The material below must be restated exactly, line by line.

Records supplied.
* * *

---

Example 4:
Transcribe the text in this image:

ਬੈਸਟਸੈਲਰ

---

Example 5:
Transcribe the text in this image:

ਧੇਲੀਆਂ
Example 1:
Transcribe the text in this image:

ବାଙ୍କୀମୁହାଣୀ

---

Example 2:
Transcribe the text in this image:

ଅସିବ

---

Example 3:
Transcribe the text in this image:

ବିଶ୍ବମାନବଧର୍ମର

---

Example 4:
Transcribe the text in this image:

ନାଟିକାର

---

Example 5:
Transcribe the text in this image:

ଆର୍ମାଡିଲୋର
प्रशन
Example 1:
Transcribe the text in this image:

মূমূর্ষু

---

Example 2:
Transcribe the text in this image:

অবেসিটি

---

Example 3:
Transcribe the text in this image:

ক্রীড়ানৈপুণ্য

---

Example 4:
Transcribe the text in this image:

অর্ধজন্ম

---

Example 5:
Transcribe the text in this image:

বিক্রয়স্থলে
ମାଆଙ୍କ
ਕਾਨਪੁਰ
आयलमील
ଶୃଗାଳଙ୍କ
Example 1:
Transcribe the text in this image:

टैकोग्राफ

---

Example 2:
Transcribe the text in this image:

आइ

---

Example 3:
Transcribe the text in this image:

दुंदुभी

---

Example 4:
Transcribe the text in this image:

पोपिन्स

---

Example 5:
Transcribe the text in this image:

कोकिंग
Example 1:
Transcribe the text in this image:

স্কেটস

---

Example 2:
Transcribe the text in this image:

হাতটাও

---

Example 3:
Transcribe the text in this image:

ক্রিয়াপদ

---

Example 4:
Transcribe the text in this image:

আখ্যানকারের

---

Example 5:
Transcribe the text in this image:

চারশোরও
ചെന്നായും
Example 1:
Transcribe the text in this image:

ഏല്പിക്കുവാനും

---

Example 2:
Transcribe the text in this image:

* * *

Written response.
---

Example 4:
Transcribe the text in this image:

ਬੈਸਟਸੈਲਰ

---

Example 5:
Transcribe the text in this image:

ਧੇਲੀਆਂ
Example 1:
Transcribe the text in this image:

ବାଙ୍କୀମୁହାଣୀ

---

Example 2:
Transcribe the text in this image:

ଅସିବ

---

Example 3:
Transcribe the text in this image:

ବିଶ୍ବମାନବଧର୍ମର

---

Example 4:
Transcribe the text in this image:

ନାଟିକାର

---

Example 5:
Transcribe the text in this image:

ଆର୍ମାଡିଲୋର
प्रशन
Example 1:
Transcribe the text in this image:

মূমূর্ষু

---

Example 2:
Transcribe the text in this image:

অবেসিটি

---

Example 3:
Transcribe the text in this image:

ক্রীড়ানৈপুণ্য

---

Example 4:
Transcribe the text in this image:

অর্ধজন্ম

---

Example 5:
Transcribe the text in this image:

বিক্রয়স্থলে
ମାଆଙ୍କ
ਕਾਨਪੁਰ
आयलमील
ଶୃଗାଳଙ୍କ
Example 1:
Transcribe the text in this image:

टैकोग्राफ

---

Example 2:
Transcribe the text in this image:

आइ

---

Example 3:
Transcribe the text in this image:

दुंदुभी

---

Example 4:
Transcribe the text in this image:

पोपिन्स

---

Example 5:
Transcribe the text in this image:

कोकिंग
Example 1:
Transcribe the text in this image:

স্কেটস

---

Example 2:
Transcribe the text in this image:

হাতটাও

---

Example 3:
Transcribe the text in this image:

ক্রিয়াপদ

---

Example 4:
Transcribe the text in this image:

আখ্যানকারের

---

Example 5:
Transcribe the text in this image:

চারশোরও
ചെന്നായും
Example 1:
Transcribe the text in this image:

ഏല്പിക്കുവാനും

---

Example 2:
Transcribe the text in this image:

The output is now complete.